The first time something happens is chance, they say; the second time is coincidence.
The third time? That's a pattern.
So what about the fourth time? In the case of Waffle House, that's a boycott.
At least, it will be if people follow the lead of people like the daughter of the late Rev. Martin Luther King Jr., and other activists.
"Family, let's stay out of @WaffleHouse," Beatrice A. King, CEO of the King Center, wrote on Twitter, "until the corporate office legitimately and seriously commits to 1) discussion on racism, 2) employee training, and 3) other plans to change; and until they start to implement changes."
Family, let's stay out of @WaffleHouse until the corporate office legitimately and seriously commits to 1) discussion on racism, 2) employee training, and 3) other plans to change; and until they start to implement changes. https://t.co/NJWFOBKN7i-- Be A King (@BerniceKing) May 10, 2018
The call to action stems from at least four recent racially-tinged alleged incidents:
1. The first incident, of course, was the mass shooting at an Antioch, Tennessee Waffle House, April 23, in which a gunman killed four young people of color before being stopped by an unarmed customer.
2. Oddly, at almost the exact same time as the shooting, a black woman in a Waffle House in Saraland, Alabama, 400 miles to the south, was tackled by police who "placed a hand on her throat and exposed her breasts," and at one point threatened to break her arm.
3. Four days later, a black customer said she was locked outside of a Waffle House in Pinson, Alabama, while the restaurant continued to serve white customers.
4. Most recently, on May 5, viral video shows a Warsaw, N.C. police officer choking and slamming a 22-year-old black man who was at a Waffle House after taking his 16 year-old-sister to her high school prom.
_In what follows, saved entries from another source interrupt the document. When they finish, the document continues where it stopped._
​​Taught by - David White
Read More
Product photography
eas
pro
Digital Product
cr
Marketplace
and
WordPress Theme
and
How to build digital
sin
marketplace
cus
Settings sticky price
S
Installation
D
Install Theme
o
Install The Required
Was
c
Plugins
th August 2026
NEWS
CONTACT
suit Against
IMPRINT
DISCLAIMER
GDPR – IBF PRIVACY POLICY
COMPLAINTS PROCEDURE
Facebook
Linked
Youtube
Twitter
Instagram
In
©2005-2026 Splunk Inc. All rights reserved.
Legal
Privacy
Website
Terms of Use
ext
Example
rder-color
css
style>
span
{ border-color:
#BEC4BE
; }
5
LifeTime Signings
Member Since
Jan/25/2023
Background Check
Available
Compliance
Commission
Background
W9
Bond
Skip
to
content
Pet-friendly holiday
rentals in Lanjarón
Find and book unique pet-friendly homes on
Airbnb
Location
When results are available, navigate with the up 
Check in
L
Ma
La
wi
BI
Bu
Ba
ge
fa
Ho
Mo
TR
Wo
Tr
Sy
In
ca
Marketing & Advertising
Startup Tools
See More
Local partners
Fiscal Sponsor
"I wish people would not blow things out of proportion and not let one situation create any additional situations," Warsaw Police Chief Eric Southerland told a newspaper.
But King is by no means alone in drawing a line from one incident to another, and asking people to boycott the 1,800-store chain, which is privately held and concentrated in the South.
The head of the NAACP Legal Defense and Education Fund released a statement:
"We're once again outraged by a video showing police officers using excessive force on an unarmed, non-violent African-American Waffle House customer. Once again this incident was sparked when a Waffle House employee called the police after the patron allegedly complained about customer service. And once again the police responded with violence."
And the influential activist Shaun King tweeted that he was "done" with the chain.
Dear @WaffleHouse,-- Shaun King (@ShaunKing) May 10, 2018
Listen to me.
I wanna be clear on something.
I'm done with your corporation. Permanently.
I'm asking my followers to just be done with you too.
You need to go out of your way to address the brutality people are experiencing in your establishment. https://t.co/hLdsHEA57r
I tried without success to get a comment from Waffle House. I also can't find any statement from them so far about the most recent incident.
However, they defended employees who called police in Saraland, and as the New York Times reported, these kinds of allegations are not exactly new:
Waffle House ... has also faced multiple lawsuits from customers complaining about racist treatment from employees.
Some plaintiffs said that restaurant workers used racial epithets and ignored black guests while catering to white customers, and the chain's restaurants have tangled several times with the Equal Employment Opportunity Commission, which serves as a discrimination watchdog.
The company has long rejected allegations of racial bias, and its laminated menus used to offer a more wholesome version of history than the one critics raise: "America's Place to Work, America's Place to Eat."
What's different now, however? Of course, it's partly that everyone has a camera and access to social media.
But there's also palpable progress in the national tolerance level: people just aren't as willing to do business with brands that treat customers this way as they once might have been--especially minority customers.
That's why you see companies like Starbucks and Nordstrom Rack moving very quickly now to apologize after incidents in which their employees called the police on black customers.
And it's why Waffle House will have a very steep hill to climb, if these calls for boycotts take hold.